Conversational Analytics: Driving Business Performance and Improvement
Customer experience (CX) remains a chief concern among businesses and brands with most competing solely based on their CX to differentiate themselves. As a result, the push to adopt technology for greater insight into customer data has risen.
In fact, according to new research from Gartner, in the next 10 years, service leaders foresee a large shift from simply handling customers’ requests to using customer data to provide high-quality service that handles both the issue at hand and customers’ end-to-end experience.
With the right technology, businesses can not only make improvements but help drive performance to encourage loyalty among customers and empower their agents. One such technology is conversational analytics.
What is Conversational Analytics?
Conversational analytics uses artificial intelligence to derive data from human speech, both written and verbal. In a nutshell, it’s a natural language processing (NLP) solution that helps computers “understand” and organize data in a way insight can be extracted from it.
How Does Conversational Analytics Work?
To start, you’ll need data and lots of it. This means all calls, emails, chats and other customer interactions must be captured.
The unstructured data trapped within these interactions are then matched with structured metadata such as the agent that took the call, the time and date a customer reached out and who the customer is. Once all the data is in the same format, the customer’s journey becomes clear, regardless of the channel (or channels) they chose to use.
As an example, if a customer reached out through both chat and phone, both would be captured for that customer to paint the full journey they took.
How Can Conversational Analytics Improve the Customer Experience?
Since you now have full visibility into the customer journey, the words and lexicons that come up in a conversation can:
- Provide clues as to faults in processes,
- Point to necessary product improvements, and
- Supply deeper customer insight including a better understanding of how customers feel towards various aspects of your organization.
This makes it easier to uncover and understand what matters most to customers and agents with data to support decisions and changes.
For example, let’s say the data is revealing one word that seems out of place and keeps popping up like “flashlight”. This word doesn’t apply to your product, yet it’s routinely said during customer interactions.

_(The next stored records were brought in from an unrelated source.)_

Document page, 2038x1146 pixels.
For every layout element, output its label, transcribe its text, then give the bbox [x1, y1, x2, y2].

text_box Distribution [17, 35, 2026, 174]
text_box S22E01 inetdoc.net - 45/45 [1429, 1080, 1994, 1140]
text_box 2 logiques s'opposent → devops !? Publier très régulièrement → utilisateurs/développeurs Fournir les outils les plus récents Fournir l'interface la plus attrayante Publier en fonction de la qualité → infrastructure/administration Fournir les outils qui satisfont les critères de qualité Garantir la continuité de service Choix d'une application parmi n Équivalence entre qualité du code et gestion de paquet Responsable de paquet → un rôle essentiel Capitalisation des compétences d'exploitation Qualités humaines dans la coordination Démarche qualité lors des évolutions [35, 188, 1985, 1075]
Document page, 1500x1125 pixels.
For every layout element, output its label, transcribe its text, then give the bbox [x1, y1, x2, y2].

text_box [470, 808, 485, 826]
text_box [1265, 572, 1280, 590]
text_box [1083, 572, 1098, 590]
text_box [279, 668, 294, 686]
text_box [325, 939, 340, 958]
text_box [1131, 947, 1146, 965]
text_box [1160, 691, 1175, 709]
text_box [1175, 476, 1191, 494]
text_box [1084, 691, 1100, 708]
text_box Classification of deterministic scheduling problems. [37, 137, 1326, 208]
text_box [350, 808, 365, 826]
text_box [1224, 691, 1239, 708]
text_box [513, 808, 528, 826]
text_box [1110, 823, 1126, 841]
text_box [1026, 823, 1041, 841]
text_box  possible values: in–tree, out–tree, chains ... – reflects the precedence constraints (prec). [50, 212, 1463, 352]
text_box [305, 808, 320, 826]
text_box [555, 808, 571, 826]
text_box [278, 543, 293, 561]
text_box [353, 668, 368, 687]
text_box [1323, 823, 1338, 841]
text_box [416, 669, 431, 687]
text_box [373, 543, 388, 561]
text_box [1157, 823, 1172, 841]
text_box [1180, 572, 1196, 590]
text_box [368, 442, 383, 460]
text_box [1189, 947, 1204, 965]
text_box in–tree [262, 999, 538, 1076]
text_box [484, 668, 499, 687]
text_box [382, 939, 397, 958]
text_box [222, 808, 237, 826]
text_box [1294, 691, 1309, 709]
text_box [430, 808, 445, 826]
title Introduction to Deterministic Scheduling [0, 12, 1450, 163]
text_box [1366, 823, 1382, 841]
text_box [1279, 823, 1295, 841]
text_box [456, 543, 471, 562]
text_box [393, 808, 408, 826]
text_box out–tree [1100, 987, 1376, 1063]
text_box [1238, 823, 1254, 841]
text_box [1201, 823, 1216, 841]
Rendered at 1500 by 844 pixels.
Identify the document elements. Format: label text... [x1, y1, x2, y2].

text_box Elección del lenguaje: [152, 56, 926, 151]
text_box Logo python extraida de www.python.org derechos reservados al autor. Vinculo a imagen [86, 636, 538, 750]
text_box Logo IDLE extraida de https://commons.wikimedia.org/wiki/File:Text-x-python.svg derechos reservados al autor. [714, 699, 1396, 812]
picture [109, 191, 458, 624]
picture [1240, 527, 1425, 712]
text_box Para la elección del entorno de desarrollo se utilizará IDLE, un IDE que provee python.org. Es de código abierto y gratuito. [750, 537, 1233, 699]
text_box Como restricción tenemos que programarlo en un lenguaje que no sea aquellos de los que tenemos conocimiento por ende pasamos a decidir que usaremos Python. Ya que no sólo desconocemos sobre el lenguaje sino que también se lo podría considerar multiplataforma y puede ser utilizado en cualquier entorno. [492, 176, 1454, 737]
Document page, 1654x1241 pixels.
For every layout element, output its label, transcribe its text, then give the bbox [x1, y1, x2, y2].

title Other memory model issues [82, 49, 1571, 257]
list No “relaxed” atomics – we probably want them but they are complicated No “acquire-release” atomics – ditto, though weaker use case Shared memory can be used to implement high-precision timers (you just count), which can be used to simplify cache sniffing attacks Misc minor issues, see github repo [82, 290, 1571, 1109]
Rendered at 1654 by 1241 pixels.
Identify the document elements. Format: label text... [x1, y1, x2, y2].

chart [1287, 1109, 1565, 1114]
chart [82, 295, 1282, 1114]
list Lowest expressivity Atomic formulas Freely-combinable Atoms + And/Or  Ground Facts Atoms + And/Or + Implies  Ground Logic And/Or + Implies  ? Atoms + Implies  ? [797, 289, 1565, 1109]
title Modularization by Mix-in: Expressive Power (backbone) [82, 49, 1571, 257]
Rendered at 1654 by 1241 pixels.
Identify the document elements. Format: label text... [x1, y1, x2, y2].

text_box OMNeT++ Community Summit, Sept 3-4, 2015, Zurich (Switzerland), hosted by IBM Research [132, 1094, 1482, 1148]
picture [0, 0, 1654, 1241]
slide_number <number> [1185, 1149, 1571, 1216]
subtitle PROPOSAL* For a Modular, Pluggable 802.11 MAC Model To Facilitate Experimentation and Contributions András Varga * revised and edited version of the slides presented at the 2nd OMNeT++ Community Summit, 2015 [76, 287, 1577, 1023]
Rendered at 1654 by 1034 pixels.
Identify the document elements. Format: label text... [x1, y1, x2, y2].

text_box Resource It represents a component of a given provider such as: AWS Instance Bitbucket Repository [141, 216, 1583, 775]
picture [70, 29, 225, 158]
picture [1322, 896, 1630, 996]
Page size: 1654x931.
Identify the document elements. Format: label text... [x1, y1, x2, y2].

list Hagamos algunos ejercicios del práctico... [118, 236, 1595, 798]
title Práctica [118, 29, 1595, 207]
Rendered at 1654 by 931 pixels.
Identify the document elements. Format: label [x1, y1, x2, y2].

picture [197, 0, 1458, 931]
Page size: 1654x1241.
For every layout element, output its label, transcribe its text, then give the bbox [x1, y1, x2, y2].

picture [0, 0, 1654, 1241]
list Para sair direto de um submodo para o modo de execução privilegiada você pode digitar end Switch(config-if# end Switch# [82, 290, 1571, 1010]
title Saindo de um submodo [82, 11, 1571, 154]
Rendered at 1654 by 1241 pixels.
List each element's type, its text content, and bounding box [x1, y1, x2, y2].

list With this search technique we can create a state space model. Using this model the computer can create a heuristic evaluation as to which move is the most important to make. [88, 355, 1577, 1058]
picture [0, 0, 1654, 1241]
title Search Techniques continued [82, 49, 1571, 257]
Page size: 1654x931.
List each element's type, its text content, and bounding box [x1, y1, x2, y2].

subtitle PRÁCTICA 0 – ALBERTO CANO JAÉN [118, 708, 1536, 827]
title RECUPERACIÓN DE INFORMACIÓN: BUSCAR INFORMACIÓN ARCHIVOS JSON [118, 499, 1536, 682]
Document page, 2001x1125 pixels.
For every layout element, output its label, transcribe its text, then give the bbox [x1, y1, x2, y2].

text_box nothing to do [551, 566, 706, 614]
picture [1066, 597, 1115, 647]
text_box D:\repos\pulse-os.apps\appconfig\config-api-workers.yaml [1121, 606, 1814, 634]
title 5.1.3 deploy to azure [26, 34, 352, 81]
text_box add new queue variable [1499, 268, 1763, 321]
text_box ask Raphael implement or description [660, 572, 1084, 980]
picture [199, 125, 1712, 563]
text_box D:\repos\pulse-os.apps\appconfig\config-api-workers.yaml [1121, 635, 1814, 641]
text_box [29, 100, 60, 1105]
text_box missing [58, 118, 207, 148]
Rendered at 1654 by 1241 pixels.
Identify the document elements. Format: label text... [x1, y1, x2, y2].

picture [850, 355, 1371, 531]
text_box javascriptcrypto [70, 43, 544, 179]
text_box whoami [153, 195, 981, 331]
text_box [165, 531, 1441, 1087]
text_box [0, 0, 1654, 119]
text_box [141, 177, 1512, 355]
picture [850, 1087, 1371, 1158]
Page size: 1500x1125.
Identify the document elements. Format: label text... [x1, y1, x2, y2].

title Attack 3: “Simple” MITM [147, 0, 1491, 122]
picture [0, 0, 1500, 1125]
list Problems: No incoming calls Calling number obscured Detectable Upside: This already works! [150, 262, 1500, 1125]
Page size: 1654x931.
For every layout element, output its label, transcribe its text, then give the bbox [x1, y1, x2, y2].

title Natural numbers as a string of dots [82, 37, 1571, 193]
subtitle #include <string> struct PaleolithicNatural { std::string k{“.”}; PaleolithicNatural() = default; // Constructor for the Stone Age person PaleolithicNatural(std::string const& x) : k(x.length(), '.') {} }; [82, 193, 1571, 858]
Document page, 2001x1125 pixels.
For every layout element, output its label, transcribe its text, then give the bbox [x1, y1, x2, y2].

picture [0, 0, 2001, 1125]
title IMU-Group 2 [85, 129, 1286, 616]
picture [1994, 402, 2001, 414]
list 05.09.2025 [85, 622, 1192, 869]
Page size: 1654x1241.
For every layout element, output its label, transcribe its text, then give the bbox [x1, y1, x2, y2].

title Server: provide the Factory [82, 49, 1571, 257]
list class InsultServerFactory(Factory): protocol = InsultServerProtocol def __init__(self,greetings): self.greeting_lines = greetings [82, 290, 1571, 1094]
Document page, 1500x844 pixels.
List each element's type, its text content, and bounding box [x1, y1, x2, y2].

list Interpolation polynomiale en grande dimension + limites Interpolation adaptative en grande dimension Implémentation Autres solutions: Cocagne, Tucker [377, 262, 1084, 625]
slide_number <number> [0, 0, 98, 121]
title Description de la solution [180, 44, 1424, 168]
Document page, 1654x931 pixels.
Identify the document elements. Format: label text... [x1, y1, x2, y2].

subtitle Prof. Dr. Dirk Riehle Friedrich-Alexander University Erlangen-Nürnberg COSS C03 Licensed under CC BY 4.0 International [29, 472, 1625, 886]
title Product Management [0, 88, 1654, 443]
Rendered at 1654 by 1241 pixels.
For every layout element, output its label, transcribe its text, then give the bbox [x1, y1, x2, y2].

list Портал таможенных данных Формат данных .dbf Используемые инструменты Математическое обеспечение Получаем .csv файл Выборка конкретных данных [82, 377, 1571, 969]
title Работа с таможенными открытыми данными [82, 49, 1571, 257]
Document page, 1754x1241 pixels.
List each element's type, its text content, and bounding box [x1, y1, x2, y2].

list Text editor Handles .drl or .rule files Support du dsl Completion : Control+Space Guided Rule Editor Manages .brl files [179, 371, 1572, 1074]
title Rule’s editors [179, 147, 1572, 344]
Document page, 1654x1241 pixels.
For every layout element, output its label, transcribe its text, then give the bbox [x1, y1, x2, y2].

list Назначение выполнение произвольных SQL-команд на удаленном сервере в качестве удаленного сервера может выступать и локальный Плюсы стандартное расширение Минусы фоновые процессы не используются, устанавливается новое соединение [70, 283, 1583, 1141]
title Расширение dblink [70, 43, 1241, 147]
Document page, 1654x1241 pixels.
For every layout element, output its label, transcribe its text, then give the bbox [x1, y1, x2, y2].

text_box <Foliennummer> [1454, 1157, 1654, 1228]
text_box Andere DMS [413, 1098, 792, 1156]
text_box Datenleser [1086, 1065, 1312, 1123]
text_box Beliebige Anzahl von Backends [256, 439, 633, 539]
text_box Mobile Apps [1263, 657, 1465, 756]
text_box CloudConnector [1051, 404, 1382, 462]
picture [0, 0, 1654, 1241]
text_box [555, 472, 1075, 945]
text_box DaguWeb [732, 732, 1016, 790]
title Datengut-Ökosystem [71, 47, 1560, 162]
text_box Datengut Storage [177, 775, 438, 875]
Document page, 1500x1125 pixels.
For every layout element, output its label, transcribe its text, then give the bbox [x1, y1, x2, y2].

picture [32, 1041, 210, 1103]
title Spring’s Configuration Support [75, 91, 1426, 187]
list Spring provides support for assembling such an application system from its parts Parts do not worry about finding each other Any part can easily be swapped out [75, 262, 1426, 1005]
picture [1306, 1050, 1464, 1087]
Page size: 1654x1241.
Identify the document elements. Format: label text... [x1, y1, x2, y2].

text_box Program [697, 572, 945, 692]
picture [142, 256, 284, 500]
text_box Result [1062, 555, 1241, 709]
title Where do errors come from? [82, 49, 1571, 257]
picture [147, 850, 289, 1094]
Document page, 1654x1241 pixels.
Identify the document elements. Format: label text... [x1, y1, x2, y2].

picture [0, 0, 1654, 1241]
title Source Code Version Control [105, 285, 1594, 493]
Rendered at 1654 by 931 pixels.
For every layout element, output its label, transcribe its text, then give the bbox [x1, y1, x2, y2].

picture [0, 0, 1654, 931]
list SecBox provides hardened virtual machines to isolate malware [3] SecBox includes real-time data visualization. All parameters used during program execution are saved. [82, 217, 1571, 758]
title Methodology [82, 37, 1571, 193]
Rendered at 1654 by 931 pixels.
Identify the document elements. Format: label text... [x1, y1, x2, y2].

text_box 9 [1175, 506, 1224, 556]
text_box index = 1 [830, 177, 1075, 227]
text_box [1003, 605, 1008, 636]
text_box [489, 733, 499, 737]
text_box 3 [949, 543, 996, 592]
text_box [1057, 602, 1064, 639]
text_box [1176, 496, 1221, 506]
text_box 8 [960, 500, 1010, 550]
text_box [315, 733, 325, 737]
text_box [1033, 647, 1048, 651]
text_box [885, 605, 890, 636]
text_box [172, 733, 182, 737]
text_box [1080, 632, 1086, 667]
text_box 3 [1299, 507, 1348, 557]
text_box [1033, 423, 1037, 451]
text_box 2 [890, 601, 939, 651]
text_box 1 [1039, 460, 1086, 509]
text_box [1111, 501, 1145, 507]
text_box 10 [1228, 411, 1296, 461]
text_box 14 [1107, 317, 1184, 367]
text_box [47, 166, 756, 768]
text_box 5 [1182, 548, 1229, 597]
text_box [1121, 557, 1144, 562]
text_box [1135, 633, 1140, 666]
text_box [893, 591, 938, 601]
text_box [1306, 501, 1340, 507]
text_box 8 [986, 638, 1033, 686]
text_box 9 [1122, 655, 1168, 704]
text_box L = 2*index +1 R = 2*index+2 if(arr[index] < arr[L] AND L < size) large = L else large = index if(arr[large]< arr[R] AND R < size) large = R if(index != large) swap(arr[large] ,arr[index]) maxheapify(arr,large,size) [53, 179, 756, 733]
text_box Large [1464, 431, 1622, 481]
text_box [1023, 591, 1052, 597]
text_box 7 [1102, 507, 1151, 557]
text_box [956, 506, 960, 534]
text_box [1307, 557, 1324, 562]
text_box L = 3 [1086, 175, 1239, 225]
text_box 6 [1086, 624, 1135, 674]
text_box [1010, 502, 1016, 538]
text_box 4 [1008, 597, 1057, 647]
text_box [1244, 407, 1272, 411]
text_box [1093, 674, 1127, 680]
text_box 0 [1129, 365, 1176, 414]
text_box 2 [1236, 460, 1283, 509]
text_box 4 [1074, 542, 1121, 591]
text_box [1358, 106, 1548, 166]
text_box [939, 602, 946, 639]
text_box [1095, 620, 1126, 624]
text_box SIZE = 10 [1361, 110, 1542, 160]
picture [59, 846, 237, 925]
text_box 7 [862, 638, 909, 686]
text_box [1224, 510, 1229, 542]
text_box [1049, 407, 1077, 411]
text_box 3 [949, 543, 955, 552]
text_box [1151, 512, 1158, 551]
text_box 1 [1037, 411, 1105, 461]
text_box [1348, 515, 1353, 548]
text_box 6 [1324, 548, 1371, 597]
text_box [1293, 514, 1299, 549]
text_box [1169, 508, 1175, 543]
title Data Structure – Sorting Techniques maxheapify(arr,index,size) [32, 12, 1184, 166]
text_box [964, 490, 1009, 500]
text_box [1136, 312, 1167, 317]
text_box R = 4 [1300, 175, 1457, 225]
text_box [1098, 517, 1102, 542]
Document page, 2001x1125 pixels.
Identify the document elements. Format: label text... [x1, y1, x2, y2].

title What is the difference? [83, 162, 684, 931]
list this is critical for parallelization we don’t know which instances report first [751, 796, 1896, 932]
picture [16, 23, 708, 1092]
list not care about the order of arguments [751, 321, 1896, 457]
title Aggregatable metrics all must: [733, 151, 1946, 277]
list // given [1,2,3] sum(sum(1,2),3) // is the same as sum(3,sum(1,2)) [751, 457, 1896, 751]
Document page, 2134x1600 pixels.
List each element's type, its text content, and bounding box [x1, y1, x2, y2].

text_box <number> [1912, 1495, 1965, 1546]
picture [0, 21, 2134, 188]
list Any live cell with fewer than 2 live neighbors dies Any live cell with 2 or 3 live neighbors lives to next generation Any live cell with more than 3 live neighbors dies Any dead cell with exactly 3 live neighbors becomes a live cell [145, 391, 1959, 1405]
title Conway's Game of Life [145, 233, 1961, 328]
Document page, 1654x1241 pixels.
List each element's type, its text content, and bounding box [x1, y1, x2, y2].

When the data is reviewed, it’s discovered that instructions included with the product were telling customers to use a “flashlight” to find the product number as part of the registration or troubleshooting process. Since this was a cumbersome step that irritated customers, the customer service team was able to present the data to the product team who moved the product number to a more convenient location and the customer service team no longer saw these complaints come through.
That’s just one example of the power of data.
Another example is fielding the same question over and over. With conversation analytics, you can easily track how many times the question comes up, add the question to the frequently asked questions page with the appropriate response, and help customers self-serve for a smoother experience.
These examples just scratch the surface of what’s possible. If you want deep customer insight, conversation analytics is crucial to unlocking the context of every conversation. With the right technology, businesses can elevate their customer experience by uncovering the critical insights that were once undetectable.